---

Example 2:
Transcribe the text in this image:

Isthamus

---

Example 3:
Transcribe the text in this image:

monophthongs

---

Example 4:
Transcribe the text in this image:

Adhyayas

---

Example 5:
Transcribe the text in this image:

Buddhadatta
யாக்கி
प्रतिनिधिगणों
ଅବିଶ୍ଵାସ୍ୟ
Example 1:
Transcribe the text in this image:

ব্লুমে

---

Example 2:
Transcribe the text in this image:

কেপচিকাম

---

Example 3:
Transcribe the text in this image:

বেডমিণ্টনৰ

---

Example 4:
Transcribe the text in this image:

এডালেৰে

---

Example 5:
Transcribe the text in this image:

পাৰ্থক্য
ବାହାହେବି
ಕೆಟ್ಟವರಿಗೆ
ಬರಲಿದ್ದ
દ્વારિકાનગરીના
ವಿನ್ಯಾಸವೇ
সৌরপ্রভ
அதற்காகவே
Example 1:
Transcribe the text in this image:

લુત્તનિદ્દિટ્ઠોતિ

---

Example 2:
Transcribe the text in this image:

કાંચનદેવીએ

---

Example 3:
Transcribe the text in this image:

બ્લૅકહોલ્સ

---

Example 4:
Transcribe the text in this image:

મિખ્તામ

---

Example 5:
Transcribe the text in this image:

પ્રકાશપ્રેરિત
******************************
Update all of the records above by replacing each "Transcribe" with "Write out", leaving everything else as it is.

---

Example 2:
Write out the text in this image:

Isthamus

---

Example 3:
Write out the text in this image:

monophthongs

---

Example 4:
Write out the text in this image:

Adhyayas

---

Example 5:
Write out the text in this image:

Buddhadatta
யாக்கி
प्रतिनिधिगणों
ଅବିଶ୍ଵାସ୍ୟ
Example 1:
Write out the text in this image:

ব্লুমে

---

Example 2:
Write out the text in this image:

কেপচিকাম

---

Example 3:
Write out the text in this image:

বেডমিণ্টনৰ

---

Example 4:
Write out the text in this image:

এডালেৰে

---

Example 5:
Write out the text in this image:

পাৰ্থক্য
ବାହାହେବି
ಕೆಟ್ಟವರಿಗೆ
ಬರಲಿದ್ದ
દ્વારિકાનગરીના
ವಿನ್ಯಾಸವೇ
সৌরপ্রভ
அதற்காகவே
Example 1:
Write out the text in this image:

લુત્તનિદ્દિટ્ઠોતિ

---

Example 2:
Write out the text in this image:

કાંચનદેવીએ

---

Example 3:
Write out the text in this image:

બ્લૅકહોલ્સ

---

Example 4:
Write out the text in this image:

મિખ્તામ

---

Example 5:
Write out the text in this image:

પ્રકાશપ્રેરિત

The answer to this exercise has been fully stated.